Heat a large nonstick skillet or grill pan over medium-high heat. Add a light spray of oil or 1 tsp olive oil if needed. Remove chicken from marinade (shake off excess) and cook 4–6 minutes per side until internal temp reaches 165°F (74°C) and nicely browned; transfer to a plate and tent with foil to rest. In the same pan, add tofu cubes and cook 3–4 minutes per side until golden and slightly crisp. Return chicken to pan briefly with tofu to rewarm and coat with any pan juices. Keep warm.

Grains & Legumes

3. Cook quinoa and chickpeas

Rinse quinoa in a fine mesh strainer under cold water. Combine quinoa and broth in a small saucepan and bring to a boil. Reduce to a simmer, cover, and cook 12–15 minutes until liquid is absorbed. Remove from heat and let sit, covered, 5 minutes; fluff with a fork. Meanwhile, heat the drained chickpeas in a small skillet over medium heat for 3–4 minutes with a pinch of salt to warm through and slightly dry the surface.

Vegetables & Mix-ins

4. Sauté vegetables

In a large skillet or wok, heat 1 tsp olive oil over medium-high heat. Add sliced red onion and red bell pepper and cook 3–4 minutes until softened. Add broccoli florets and 2–3 tablespoons water, cover for 2 minutes to steam until bright green and tender-crisp. Stir in cherry tomatoes and baby spinach and cook 1–2 minutes until spinach wilts. Season with a pinch of salt and freshly ground black pepper. Remove from heat.

Sauce & Finishing

5. Make peanut-yogurt sauce

In a small bowl whisk together the reserved 2 tablespoons marinade, peanut butter, rice vinegar, honey, water, and crushed red pepper flakes until smooth.
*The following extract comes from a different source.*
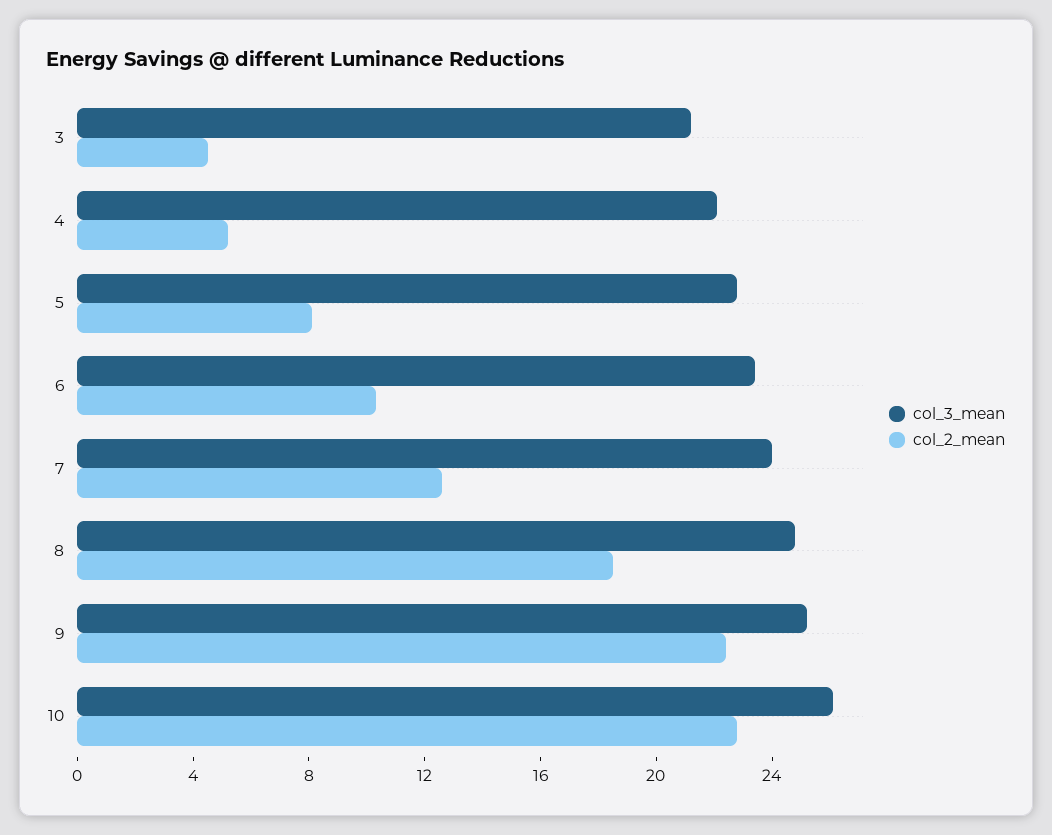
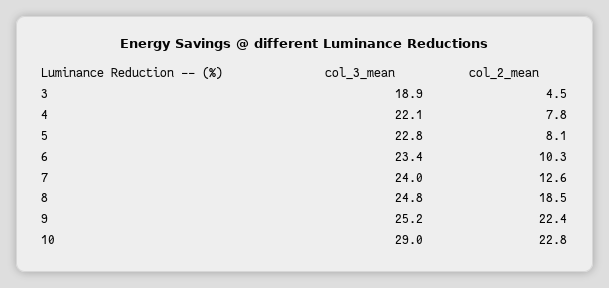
col_3_mean, 3: 21 -> 18.9
col_2_mean, 4: 5 -> 7.8
col_3_mean, 10: 26 -> 29

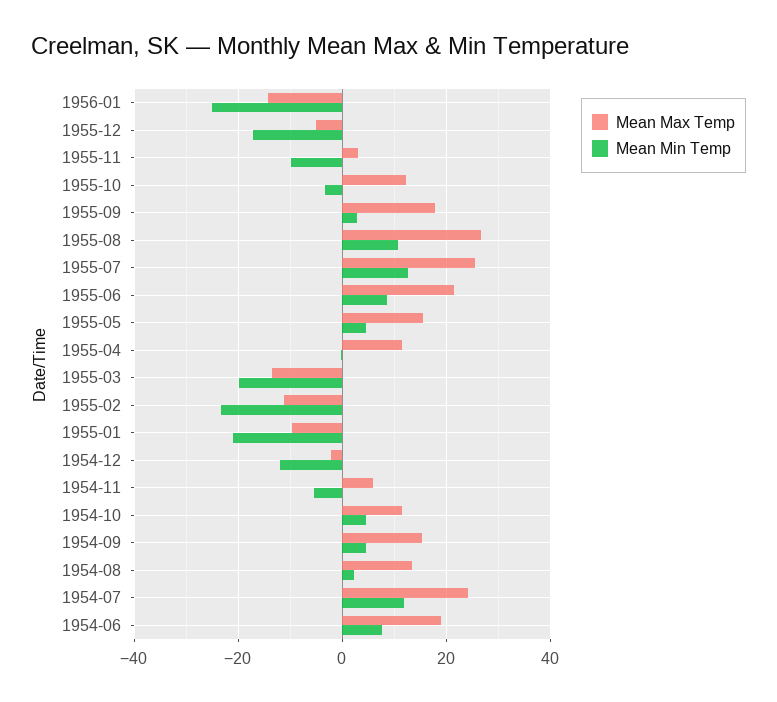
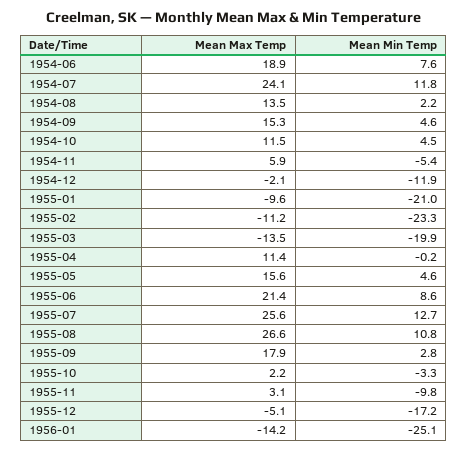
Mean Max Temp, 1955-10: 12 -> 2.2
If too thick, add additional water 1 teaspoon at a time until you reach a pourable consistency. Taste and adjust salt or honey as needed.

6. Assemble bowls

Divide cooked quinoa between 4 bowls (about 1/2 cup cooked quinoa per serving). Top each with equal portions of warm chickpeas, sautéed vegetables, tofu cubes, and sliced chicken. Drizzle the peanut-yogurt sauce over each bowl and sprinkle with sliced scallions and toasted sesame seeds.

7. Optional finishing steps

If desired, finish with an extra squeeze of lemon juice or a drizzle of soy sauce for more saltiness. Serve immediately while warm.